How neat that you do handwriting analysis as a hobby! I've always found the idea of that fascinating. Do you do readings for your friends or what? Do you find it to be accurate?

Good point about the obsessive stalker thing! Yet another point proving that Prufrock is a potential serial killer? Maybe... ;c)

Tammy - All of what you said is what I got from the inital reading of the poem as well. However I found that when I started to break it apart, I thought that Prufrock was a pretty creepy character. And don't worry about not being a blogging expert yet... you'll get there: have no fear. I was a *newbie* last semester! ;c)

Posted by: moira at February 23, 2005 10:42 AM

1. Jack the Ripper is an interesting fellow. More than likely a doctor, not a poet.

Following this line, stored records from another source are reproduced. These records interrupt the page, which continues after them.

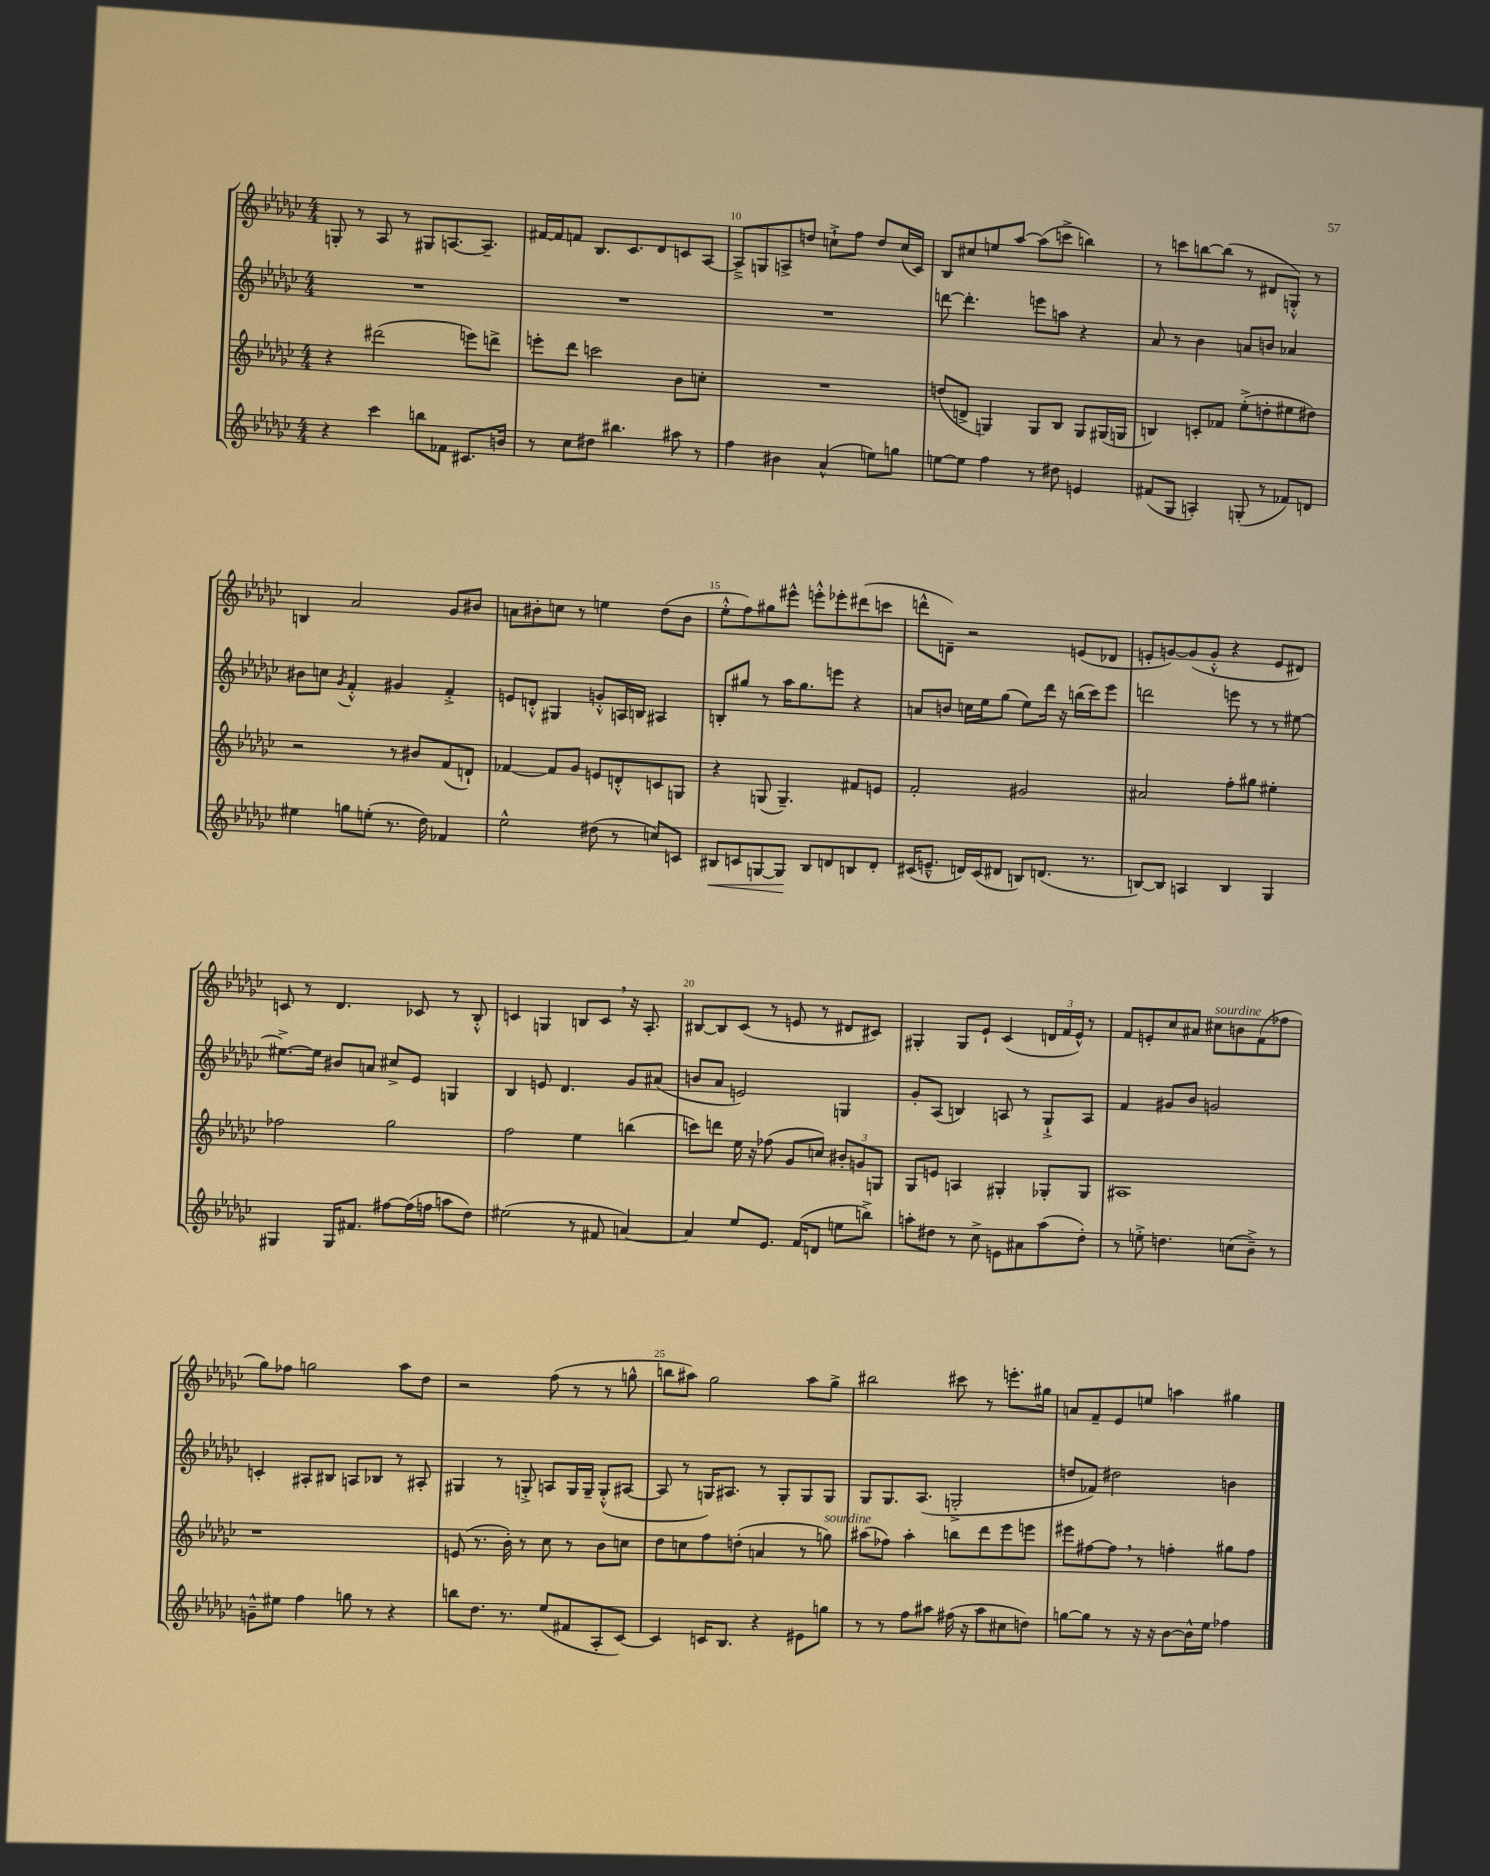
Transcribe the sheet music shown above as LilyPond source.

<<
\new StaffGroup <<
\new Staff = "s0" {
    \clef treble \key ges \major \numericTimeSignature \time 4/4
    g8-. r8 aes8 r8 gis8 a8.~ a8.-- |
    fis'16~ fis'16 f'8 bes8. ces'8. des'8 c'8 aes8~ |
    aes8---> g8 a8-> d''8 c''8-!-> f''8 d''8 c''16( ces'16) |
    bes8 cis''8 e''8 aes''8~ aes''8( c'''8-> b''4) |
    r8 c'''8 b''8~ b''8( r8 dis'8 g8-.-^) r8 |
    b4 aes'2 ges'8 bis'8 |
    a'8 bis'8-. c''8 r8 e''4 des''8( bis'8 |
    ees''8-.-^ f''8) gis''8 eis'''8-^ e'''8-.-^ ees'''8-. dis'''8( c'''8 |
    d'''8-^ d'8--) r2 e'8( des'8 |
    e'8-. g'8~) g'8( g'8-.-^ r4 e'8 dis'8) |
    c'8 r8 des'4. ces'8 r8 bes8-.-^ |
    c'4 g4 b8 c'8 \breathe r16 aes8.-. |
    bis8~ bis8 ces'8( r8 e'8 r8 dis'8 cis'8) |
    gis4-. gis8 ees'8-! ces'4( \tuplet 3/2 { d'16 f'16 ees'16-^) } r8 |
    f'8 e'8-. ces''8 ais'8 cis''8^\markup { \italic "sourdine" } b'8 f'8( fes''8 |
    ges''8) fes''8 g''2 aes''8 des''8 |
    r2 f''8( r8 r8 g''8-^ |
    b''8 ais''8) ges''2 ais''8 ges''8-> |
    bis''2 cis'''8 r8 e'''8.-. gis''16 |
    a'8 f'8-- ees'8 e''8 a''4 gis''4 \bar "|." |
}
\new Staff = "s1" {
    \clef treble \key ges \major \numericTimeSignature \time 4/4
    R1 |
    R1 |
    R1 |
    d'''8~ d'''4.-. e'''8 a''8 r4 |
    aes'8 r8 bes'4 a'8 b'8 aes'4 |
    bis'8 c''8 \acciaccatura { ges'8 } f'4-.-^ gis'4 f'4-.-> |
    e'8 d'8-.-^ gis4 g'8-.-^ a16 b16 ais4 |
    b8-. gis''8 r8 aes''16 gis''8. e'''8 r4 |
    a'8 b'8 c''16 ees''16 ges''8( ees''8) des'''16 r16 b''16( ces'''16) ees'''8 |
    d'''2 e'''8 r8 r8 eis''8~ |
    eis''8.~-> eis''16 bis'8 a'8 cis''8-> ees'8 g4 |
    bes4 e'8 des'4. ges'8 ais'8( |
    b'8 aes'8 e'2) g4 |
    ges'8-. aes8( b4) a8 r8 ges8-!-> a8 |
    f'4 gis'8 bes'8 g'2 |
    c'4-. ais8-. bis8 a8 bes8 r8 ais8-. |
    gis4 r8 g8-.-> a8 g16 g16-- g8-.-^( ais8~ |
    ais8 r8 g16) ais8. r8 g8-. g8 g8 |
    ges8 ges8. aes8.( g2-.-> |
    d''8 fes'8) dis''2 b'4 \bar "|." |
}
\new Staff = "s2" {
    \clef treble \key ges \major \numericTimeSignature \time 4/4
    r4 dis'''2( e'''8) d'''8-> |
    e'''8-. des'''8 c'''2 bes'8 c''8-. |
    R1 |
    d''8( d'8-> g4) g8 bes8 g8 gis16( g16 |
    b4) c'8-. fes'8 ees''8-.->( d''8-. eis''8 dis''8) |
    r2 r8 bis'8 f'8( d'8-!) |
    fes'4~ fes'8 ges'8 e'8 d'8-.-^ c'8 g8 |
    r4 g8( g4.--) fis'8 e'8 |
    f'2-. gis'2 |
    ais'2 f''8-. gis''8 eis''4-. |
    fes''2 ges''2 |
    f''2 ees''4 b''4( |
    c'''8) d'''8 ees''16 r16 fes''8( ges'8 c''8) \tuplet 3/2 { bis'8-. g'8 g8 } |
    ges8 e'8 a4 gis4-. ges8-. ges8 |
    ais1 |
    r1 |
    e'8( r8. bes'16-.) r8 ces''8 r8 bes'8 c''8 |
    des''8 c''8 f''8 d''8-.( a'4 r8 g''8^\markup { \italic "sourdine" }) |
    ais''8( fes''8) ais''4-. b''8 des'''8 ees'''8 e'''8 |
    eis'''8 fis''8~ fis''8 \breathe r8 f''4-. gis''8 f''8 \bar "|." |
}
\new Staff = "s3" {
    \clef treble \key ges \major \numericTimeSignature \time 4/4
    r4 ces'''4 b''8 fes'8 cis'8. b'16 |
    r8 ces''8 dis''8 bis''4. ais''8 r8 |
    f''4 bis'4 aes'4-^( e''8) g''8 |
    e''8~ e''8 f''4 r8 dis''8 e'4 |
    fis'8( ges8 a4-.) g8-.( r8 fes'8) d'8 |
    eis''4 g''8 e''8-.( r8. des''16) fes'4 |
    ees''2-^ dis''8( r8 c''8) c'8 |
    bis8\< c'8 g8~ g8\! bis8 d'8 b8 d'8-. |
    cis'16( e'8.---^ d'16) cis'16( dis'8 b8) d'8.( r8. |
    b8~) b8 a4 b4 ges4 |
    gis4 gis16 fis'8. fis''8~ fis''16( f''16 a''8 des''8) |
    eis''2( r8 fis'8 a'4~) |
    a'4 ees''8 ees'8. f'16( d'8 e''8 b''8->) |
    a''8-. dis''8 r8 ces''8-> e'8 ais'8 a''8( dis''8-.) |
    r8 e''8-.-> d''4. c''8( bes'8--->) r8 |
    g'8---^ eis''8 f''4 g''8 r8 r4 |
    b''8 des''8. r8. ees''8( fis'8 aes8-. ces'8~) |
    ces'4 c'16 bes8. r4 eis'8 g''8 |
    r8 r8 f''8 ais''8 fis''16( r16 ais''8 cis''8 d''8) |
    g''8~ g''8 r8 r16 r16 bes'8~ bes'16-^ ees''16 fes''4 \bar "|." |
}
>>
>>
\layout { \context { \Score currentBarNumber = #8 \override BarNumber.break-visibility = ##(#f #t #t) barNumberVisibility = #(every-nth-bar-number-visible 5) } }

2. I felt the same way. Sometimes serial killers use alias's. If you think of the poem as being true, perhaps Prufrock is an alias (and we know that T.S. Eliot was born in 1888, but perhaps the man known as T.S. Eliot used an assume name? just to keep up the creepiness)

Posted by: Lou Gagliardi at February 23, 2005 07:28 PM

Lou - I did note that most of the other suspects were men but I thought the idea of a poet turned serial killer to be a QUITE interesting one which is why I suspected that perhaps T.S. Eliot's imagination had been similiarly intrigued by the idea.

You inspired to be play with an anagram generator on the name "J. Alfred Prufrock:"

http://www.wordsmith.org/anagram/anagram.cgi?anagram=J+Alfred+Prufrock

I didn't come up with anything particularly interesting but the words:
"Jack" "Lurker" "Lack" "Dr" (as an abbreviation for Doctor?) "Darker" "Drear" "Faker" "Freak" "Feral" "Freud" + a million other words that have nothing to do with anything. ;c)

Posted by: moira at February 24, 2005 12:03 AM

I had the same immediate reaction on first hearing Prufrock.

I looked at Thompson as a possible prototype for Prufrock, his poetry and his life bear a strong resemblance, and Eliot's style is almost a mockery of Thompson, whose poetry would illustrate that.

BTW, just to stir your juices, Thompson was a failed medical student, he wandered the streets of Whitechapel during the canonical and non-canonical Ripper murders, he was addicted to opium, possessed a leather apron, carried a scalpel, claimed to have lived with a young prostitute, was rejected by his family for unknown reasons, aspired to the life of De Quincey (Confessions of an English Opium eater & Murder as an Art...), wrote poetry and a short story about the disembowling of women in 1891 ... and he had roomed on Commerrcial street, just around the corner from where all of the ladies lived (they all lived very close by one another) etc.

Eliot would have heard of him from various sources when he visited London in 1911 as he was writing Prufrock, Eliot was an admirer of the symbolist and aesthetic movements, and he had been introduced to Thompson's "Hound of Heaven" (Now doesn't that idea sound creepy?), and indirectly through a couple of other routes (poets and reviews that I know he read)

Anyway. I may be wrong, but it is an interesting set of intersections.